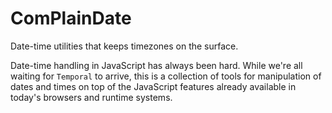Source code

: # ComPlainDate

Date-time utilities that keeps timezones on the surface.

Date-time handling in JavaScript has always been hard.
While we're all waiting for `Temporal` to arrive, this is a collection of
tools for manipulation of dates and times on top of the JavaScript features
already available in today's browsers and runtime systems.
+-------+
• About this task
Return every line of the records that contains the string "JavaScript".

• Solution for this exercise
Date-time handling in JavaScript has always been hard.
tools for manipulation of dates and times on top of the JavaScript features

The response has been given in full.